Friday, August 30, 2024

Some of these women or others

I've mentioned a couple of times over the past few weeks that I seem to have a disproportionate number of silent movies and foreign films sitting on my DVR. One of the things this means is that I'll be doing a slightly greater proportion of posts on films from both of these genres than normal, since the one thing with the YouTube TV DVR is that stuff only stays on it for nine months. Thankfully, it looks like I've got foreign films in several different languages to do posts on, so it's not as if I'll be doing six Japanese films in a row. Having done Japanese and French films so far in August, it's time for one in Swedish: Ingmar Bergman's All These Women.

Jarl Kulle is the nominal star here, not the women; he plays Cornelius, a biographer and would-be composer. He had been hoping to do a biography of the famous cellist Felix (only seen from behind or from the neck down), but Felix screws up those plans by suddenly dropping dead. His body is laid out, and a bunch of women show up so that they can all comment on how Felix looks the same, and yet different.

Go back four days, as Cornelius shows up with a composition in hand that he hopes Felix can play, and hoping to get interviews with Felix to complete that biography he's been working on. Instead, he finds a bunch of women, all of whom seem to have had romantic dalliances with Felix at one point or another. Humlan (Bibi Andersson), the "Bumblebee" is Felix's mistress. Isolde (Harriet Andersson) is a maid at the estate. Adelaide (Eva Dahlbeck) is his wife; Mme. Tussaud (Karin Kavli) supports Felix financially; and Traviata is studying under Felix. The one other man in the movie is Jillker, who is Felix's agent and responsible for bookings and Felix's repertoire.

So, unable to talk to Felix, Cornelius tries to talk to everybody else, especially the women, to learn more about Felix. Cornelius has varying degrees of success, although things take a turn for the rather more dramatic when Humlan takes him to her bedroom, only for Traviata to show up and attack him for... reasons. It continues like this, with various errors for poor Cornelius as he tries to get that interview with Felix, until he's finally able to get Felix to play his piece at a chamber concert, only for Felix to drop dead just as he's about to start performing it.

As I was watching All These Women, I couldn't help but think of Citizen Kane. To me, somebody taking the idea of Citizen Kane in that a writer interviews the people who knew a famous man -- but then turning the movie into either a farce or a dark comedy -- is an idea that definitely has potential. Unfortunately, All These Women is not that movie. Several of the reviews I read seem to think that the reason All These Women doesn't work is that comedy was just not in Ingmar Bergman's wheelhouse, but I've seen Smiles of a Summer Night, and really enjoyed that one.
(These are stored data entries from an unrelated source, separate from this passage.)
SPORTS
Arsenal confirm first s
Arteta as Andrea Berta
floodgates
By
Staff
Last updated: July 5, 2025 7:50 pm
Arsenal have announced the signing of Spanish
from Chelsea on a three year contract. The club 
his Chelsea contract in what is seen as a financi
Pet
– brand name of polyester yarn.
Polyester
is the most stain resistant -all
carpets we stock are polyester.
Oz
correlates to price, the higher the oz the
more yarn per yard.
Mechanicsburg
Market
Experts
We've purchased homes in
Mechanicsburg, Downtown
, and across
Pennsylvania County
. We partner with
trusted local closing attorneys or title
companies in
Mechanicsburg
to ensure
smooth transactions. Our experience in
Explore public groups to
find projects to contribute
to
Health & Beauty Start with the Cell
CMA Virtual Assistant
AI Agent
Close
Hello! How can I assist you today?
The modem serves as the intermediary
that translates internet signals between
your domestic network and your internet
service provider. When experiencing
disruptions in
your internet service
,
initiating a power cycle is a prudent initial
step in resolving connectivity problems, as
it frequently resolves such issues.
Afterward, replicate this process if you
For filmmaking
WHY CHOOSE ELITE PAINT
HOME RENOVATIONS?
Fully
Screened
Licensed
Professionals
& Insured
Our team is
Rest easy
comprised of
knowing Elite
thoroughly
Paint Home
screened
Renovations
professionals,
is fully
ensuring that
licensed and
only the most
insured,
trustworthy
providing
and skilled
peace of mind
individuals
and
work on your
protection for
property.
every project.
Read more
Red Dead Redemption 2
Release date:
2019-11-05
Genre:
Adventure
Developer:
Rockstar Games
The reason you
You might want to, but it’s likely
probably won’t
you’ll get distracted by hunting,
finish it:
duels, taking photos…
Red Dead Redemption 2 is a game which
However, I do think Bergman's direction is part of the problem here. It feels almost as though he's directing kabuki theater, with the whole production way too stylized. I think it needed more of the stereotypical French sensibility of a man having a whole bunch of mistresses, but also to be filmed as something straightforward and, as much as this will probably tick some people, a more conventional filming and not arthouse.

All These Women had potential, but for whatever reason, Ingmar Bergman was not able to reach that potential.